携手创作，共同成长！这是我参与「掘金日新计划 · 8 月更文挑战」的第6天，点击查看活动详情

前言

自从 YOLOv3 一来，网格结构基本成形，可以说 YOLO 网络结构基本确定了。随后 YOLOv4 是在 YOLOv3 框架上应用了许多小 tricks。在完成了 YOLOv3 的 2 年后，原作者也宣布退出了 CV 领域，随后 YOLOv4 和 YOLOv5 就不再是 YOLO 原作者的作品。

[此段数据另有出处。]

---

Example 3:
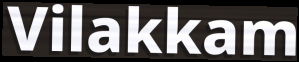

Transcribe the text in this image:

Vilakkam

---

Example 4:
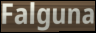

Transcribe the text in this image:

Falguna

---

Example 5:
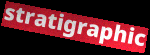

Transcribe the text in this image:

stratigraphicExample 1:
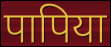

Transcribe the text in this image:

पापिया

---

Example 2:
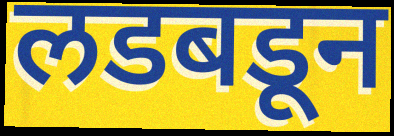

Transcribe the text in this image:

लडबडून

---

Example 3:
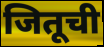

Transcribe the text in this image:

जितूची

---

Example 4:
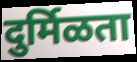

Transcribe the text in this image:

दुर्मिळता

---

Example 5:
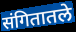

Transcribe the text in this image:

संगितातले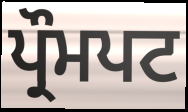
ਪ੍ਰੌਮਪਟ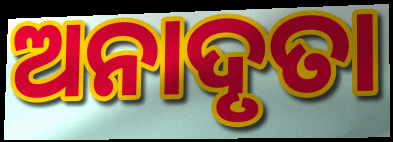
ଅନାଦୃତା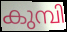
കുമ്പി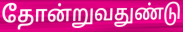
தோன்றுவதுண்டுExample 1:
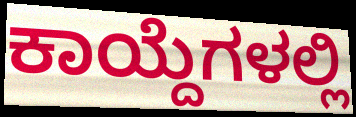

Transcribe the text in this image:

ಕಾಯ್ದೆಗಳಲ್ಲಿ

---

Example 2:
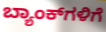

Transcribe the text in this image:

ಬ್ಯಾಂಕ್‌ಗಳಿಗೆ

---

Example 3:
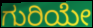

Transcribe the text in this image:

ಗುರಿಯೇ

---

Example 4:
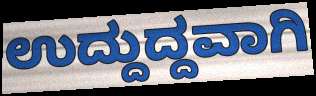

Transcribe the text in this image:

ಉದ್ದುದ್ದವಾಗಿ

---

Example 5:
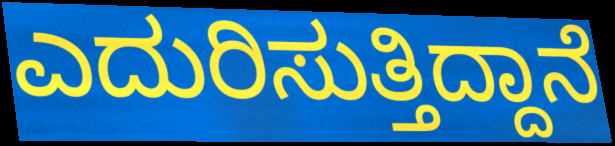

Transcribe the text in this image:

ಎದುರಿಸುತ್ತಿದ್ದಾನೆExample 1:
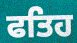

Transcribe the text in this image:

ਫਤਿਹ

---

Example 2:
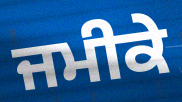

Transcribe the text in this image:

ਜਮੀਕੇ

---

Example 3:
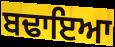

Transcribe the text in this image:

ਬਢਾਇਆ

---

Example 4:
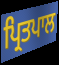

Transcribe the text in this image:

ਪ੍ਰਿਤਪਾਲ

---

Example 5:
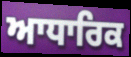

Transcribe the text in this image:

ਆਧਾਰਿਕ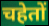
चहेतोंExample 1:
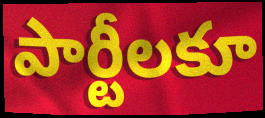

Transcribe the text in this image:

పార్టీలకూ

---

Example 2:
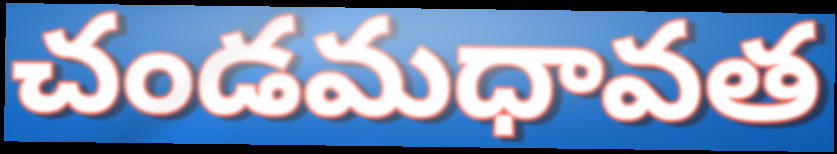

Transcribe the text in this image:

చండమధావత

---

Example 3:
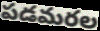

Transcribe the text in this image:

పడమరల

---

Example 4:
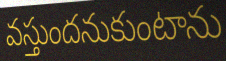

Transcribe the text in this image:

వస్తుందనుకుంటాను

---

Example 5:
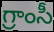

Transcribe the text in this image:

గ్రాంసీ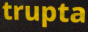
trupta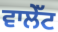
ਵਾਲੇੱਟ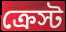
ক্রেস্ট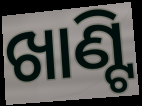
ଖାଣ୍ଟି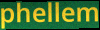
phellemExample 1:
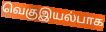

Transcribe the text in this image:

வெகுஇயல்பாக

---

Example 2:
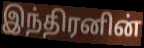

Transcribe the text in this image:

இந்திரனின்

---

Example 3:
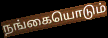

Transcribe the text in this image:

நங்கையொடும்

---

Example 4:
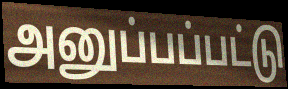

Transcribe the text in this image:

அனுப்பப்பட்டு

YOLOv3 还是基于 Darknet 深度学习框架实现的，不过本人并不了解 Darknet，所以还是选择熟悉 Pytorch 来实现 YOLOv3，网上已经有很多人用 Pytorch 实现过，这里就直接拿来借鉴。

import torch
import torch.nn as nn

基本要求

了解深度学习以及目标检测任务
对于什么是一阶段目标检测有一定了解
对 YOLOv1 以及 YOLOv2 网络结构、损失函数等一定了解，可以看之前分享视频或者文章
掌握 Pytorch 语法

网络结构

在 YOLOv3 中提供 3 种不同尺度的输出特征层用于检测不同尺度目标，也就是在 3 个不同尺度的特征层上进行预测。通常主干网络对输入图像进行 32 倍的下采样，那么对于 $416 \times 416 \times 3$ RGB 输入，经过 32 倍下采样输出特征图为 $13 \times 13$ ，在主干网络结构经过 4 个残差块，Darknet53 中卷积块为残差块，借鉴了 ResNet 网络结构，所以后面 3 个残差块分别输出 $13 \times 13$ 、 $26 \times 26$ 和 $52 \times 52$ 特征层，这些特征层具有不同分辨率，可以用检测小目标、中等大小目标和大目标。

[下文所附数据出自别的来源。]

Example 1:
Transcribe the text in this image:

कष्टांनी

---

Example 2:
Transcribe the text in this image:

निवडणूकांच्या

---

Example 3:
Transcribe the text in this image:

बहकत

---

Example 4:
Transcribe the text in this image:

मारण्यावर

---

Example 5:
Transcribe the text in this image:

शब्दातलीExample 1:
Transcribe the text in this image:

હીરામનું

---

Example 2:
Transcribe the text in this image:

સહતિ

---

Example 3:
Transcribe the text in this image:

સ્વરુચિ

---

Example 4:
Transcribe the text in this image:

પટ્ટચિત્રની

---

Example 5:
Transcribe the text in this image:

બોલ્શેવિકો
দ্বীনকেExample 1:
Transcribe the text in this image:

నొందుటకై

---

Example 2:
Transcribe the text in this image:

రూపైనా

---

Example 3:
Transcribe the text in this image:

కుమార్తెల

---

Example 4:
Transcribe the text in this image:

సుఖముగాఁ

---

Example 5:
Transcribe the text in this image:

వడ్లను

YOLOv3 主干网络是一个标准的，基于卷积的神经网络，类似之前 Darknet 网络，增加了残差结构，添加 FPN 结构，主干网络输出特征图会经过一系列卷积层后在用 $1\times 1$ 卷积层来做检测，对于高层通过上采样得到和下一层(低层)同样大小特征层进行 concat 这样可以将高层抽象语义信息融合到底层特征层

YOLOv3

实现网络架构

使用列表数据结构将模型结构清晰的描述出来

config = [
    (32, 3, 1),
    (64, 3, 2),
    ["B", 1],
    (128, 3, 2),
    ["B", 2],
    (256, 3, 2),
    ["B", 8],#
    (512, 3, 2),
    ["B", 8],
    (1024, 3, 2),
    ["B", 4],  # To this point is Darknet-53
    (512, 1, 1),
    (1024, 3, 1),
    "S",# 
    (256, 1, 1),
    "U",# 表示上采样
    (256, 1, 1),
    (512, 3, 1),
    "S",
    (128, 1, 1),
    "U",
    (128, 1, 1),
    (256, 3, 1),
    "S",
]

这里简单地说一下，在列表按类型划分不同类型元素

tuple 类型表示卷积块，(32, 3, 1)三个数字分别代表卷积核个数(输出通道数)，卷积核大小、步长
list 表示重复的残差结构，每个残差结构通常先经过一个 1x1 的卷积对调整通道数，接下来再做 3x3 卷积，可分离卷积的结构，然后再和输入做一个相加
"U" 表示上采样，通过上采样输出和上一个残差结构的输出层特征层，进行 concat，这一点和传统 FPN 是将两个特征层进行逐点相加有所不同
"S" 不同比例用于输出特征层，输出给 neck 模块，在 neck 模块中，使用 FPN 来做不同尺度的融合

模块化

通常会把网络架构中常见的组件定义为类，便于复用性，然后 YOLOv1 是基于卷积的神经网络，在 YOLOv3 一种常见卷积结构是卷积层，接下来 BN 层做归一化，然后就是激活层，这里激活函数选择的是 LeakyReLU。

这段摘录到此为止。